The author neglected to mention that peer reviewers work for free, and that the editorial boards are also made up of scholars who work for next to nothing. (edit: see reply below, this was in the article and I missed it)

It used to be that it fell to the publishers to typeset the articles, but with the advent of TeX they don't have to do that either. (in my field anyway)

Speaking as an academic, these companies do nothing for us. The sooner we agree on an alternative model which doesn't go through them, the better.




"[T]hese companies do nothing for us."

I agree 99%. The one thing they do for us, and the one thing that any alternative system would have to replicate, is provide a signal of quality through their history and prestige. The whole constellation of scientific publications, grant writing, grant reviews, tenure committees, faculty searches, and dissertation committees revolve around publications. But it seems nobody can, or desires, to read all of an individual's publications, synthesize the content of what they've produced, and compare it to the other work in increasingly specialized sub-fields.

Instead, to evaluate the quality of work and the scientists themselves, we rely on the number of articles published multiplied by the journal's impact factor (http://en.wikipedia.org/wiki/Impact_factor), roughly speaking. This we've used as a proxy for scientific quality. And besides lazy, it's insidious, too. Before even sitting down to read an article, I've already absorbed which journal this article appeared in. If a prestigious journal, how can I help being predisposed to think favorably of it?

It's a seductive shortcut. This is why the academic journals are so entrenched. And it shows what any alternative system must replicate. It is relatively easy to create a website that unites authors, peer reviewers, editors, and a publishing/editing system. What is not straight-forward is to create a system with that last 1%: the external quality signal.

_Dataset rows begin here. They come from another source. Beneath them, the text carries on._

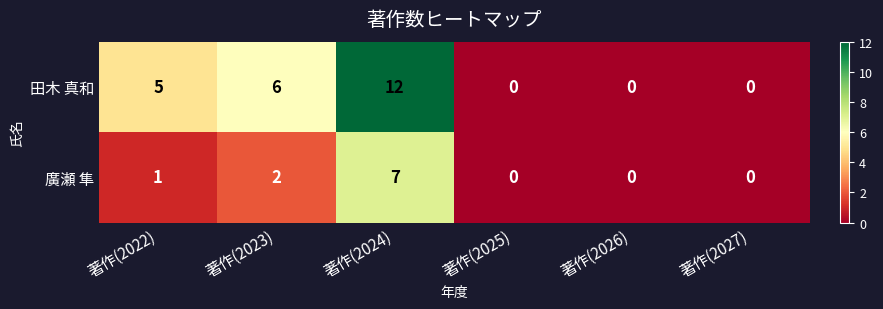

Where is 田木 真和 nearest to the value 6?

著作(2023)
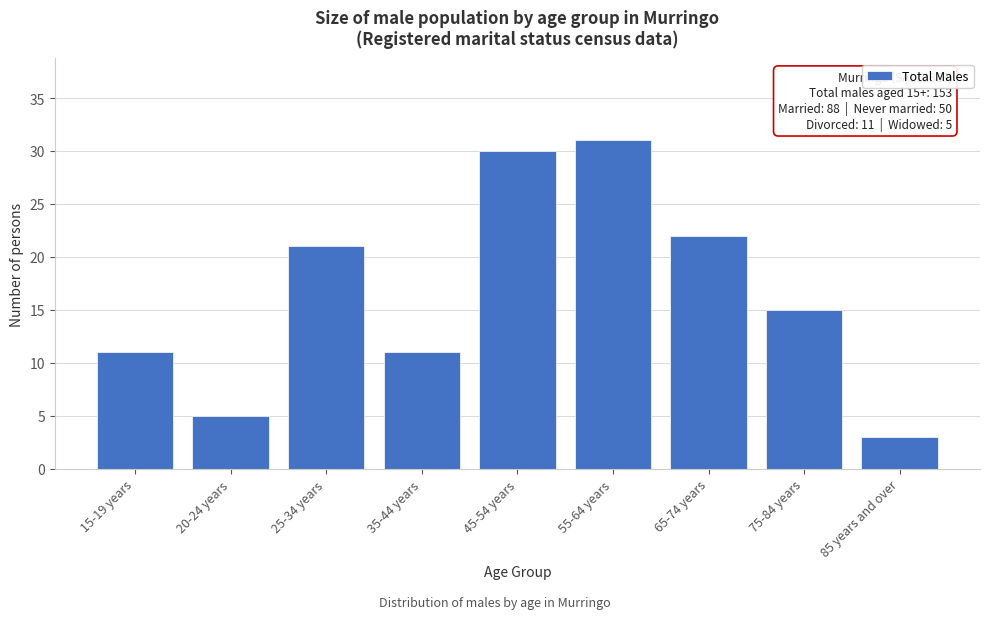

Reading left to right, transcribe all the data shown in this chart.

11	5	21	11	30	31	22	15	3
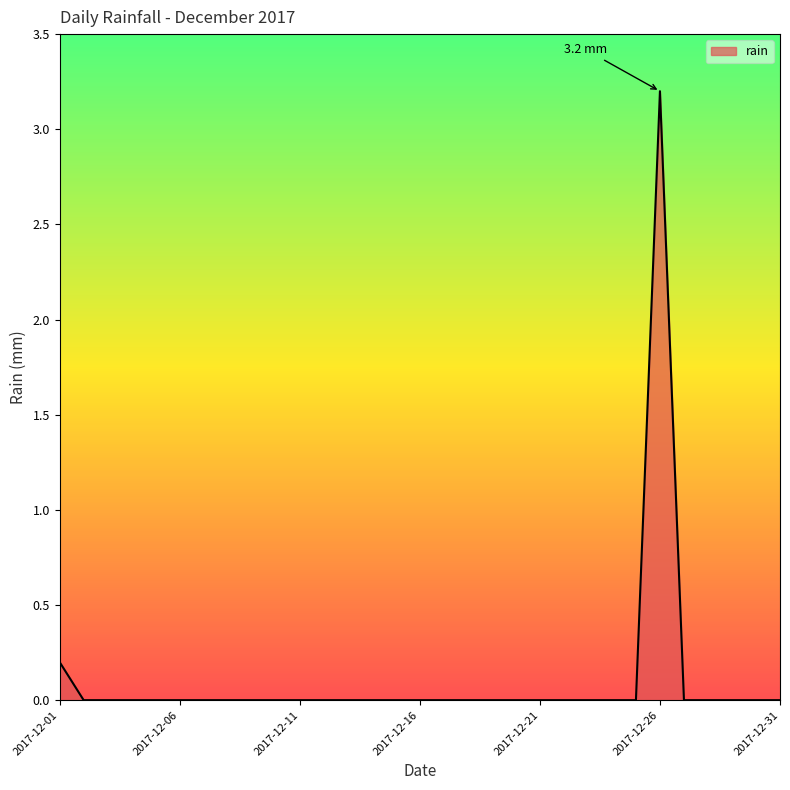

What is the difference between the maximum and minimum values?

3.2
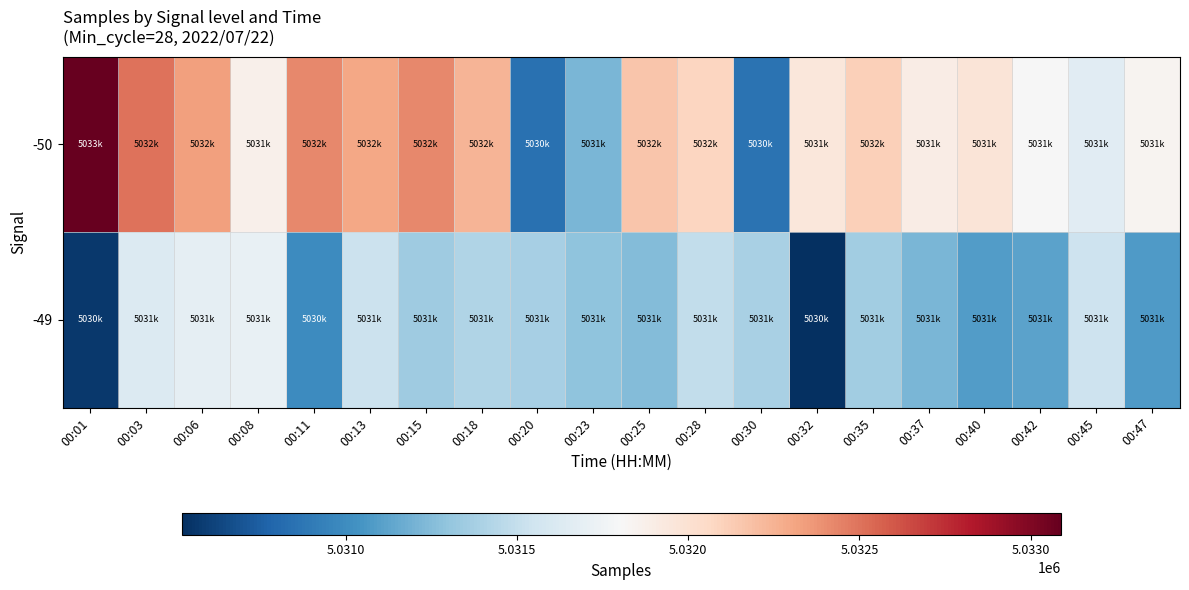

Reading left to right, extract all data points from this chart.

-50: 00:01=5033089	00:03=5032506	00:06=5032329	00:08=5031865	00:11=5032417	00:13=5032306	00:15=5032420	00:18=5032239	00:20=5030848	00:23=5031216	00:25=5032165	00:28=5032081	00:30=5030854	00:32=5031949	00:35=5032108	00:37=5031902	00:40=5031974	00:42=5031800	00:45=5031654	00:47=5031840
-49: 00:01=5030567	00:03=5031629	00:06=5031685	00:08=5031706	00:11=5030999	00:13=5031533	00:15=5031347	00:18=5031416	00:20=5031380	00:23=5031286	00:25=5031246	00:28=5031489	00:30=5031389	00:32=5030520	00:35=5031354	00:37=5031222	00:40=5031085	00:42=5031119	00:45=5031542	00:47=5031076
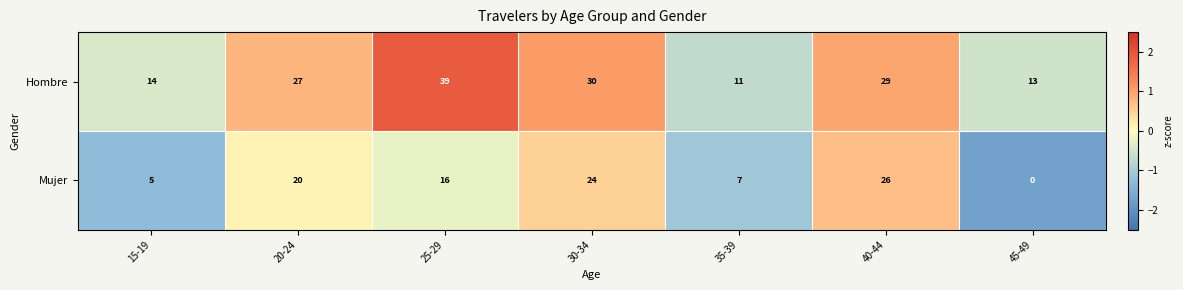

At how many categories does at least one series exceed 1?

7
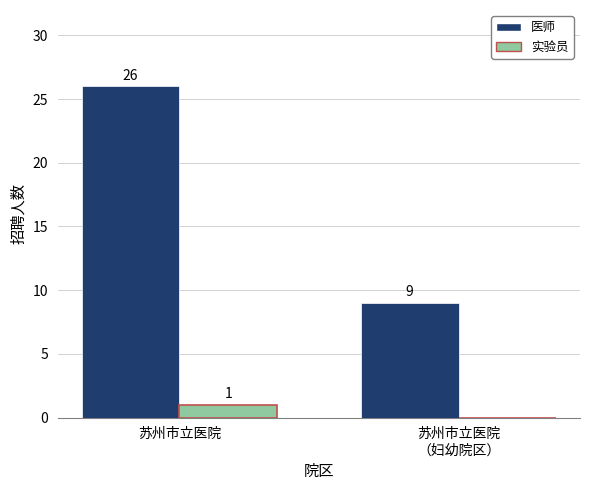

What is the total value across all series at 苏州市立医院
（妇幼院区）?

9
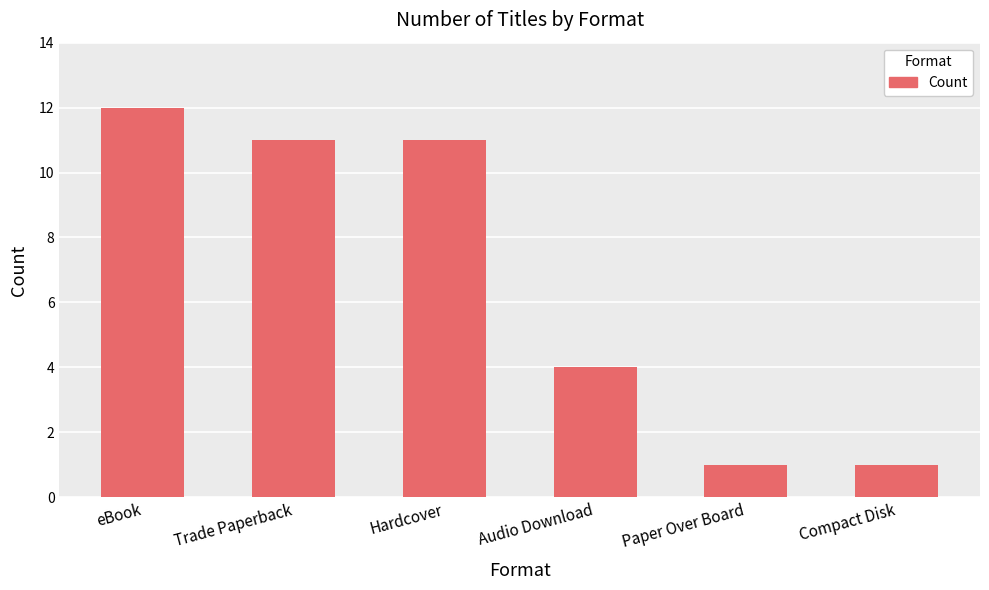

Which has a higher value, eBook or Paper Over Board?

eBook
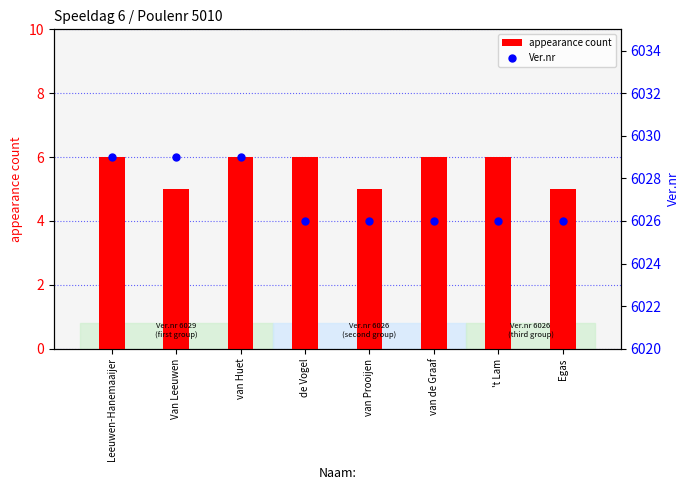

What are all the series names shown in the legend?

appearance count, Ver.nr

To maintain the psychological impact it could be possible to have different outlets (websites) where to publish based on a ranking by the editorial committee...


Speaking as an academic, these companies do nothing for us

Start the revolution at home. Put PDFs on your university website. Ask your collegues to do likewise, ask the rest of university to do likewise. Start the ball rolling.


That doesn't really fulfill the "quality signal" aspect of journals, though -- the replacement would be some sort of open journal that still had peer review.

There was an Elsevier math journal where the entire editorial staff got fed up, quit, and then simply founded a new journal on the same subject. That's the sort of thing most likely to bring the big journals down, not self publication by individuals. (Well, that or direct government intervention.)


You're probably right that there's a good value add to come from journals. However the internet works well, and that's a pile of individual pages/web sites, so I think it'll all work out.


I do. But I also publish them in expensive journals, because senior people have told me this is good for my career.

Once I get tenure (knock on wood), I intend to be more selective about which journals I publish in.


FTA:

> Murdoch pays his journalists and editors, and his companies generate much of the content they use. But the academic publishers get their articles, their peer reviewing (vetting by other researchers) and even much of their editing for free.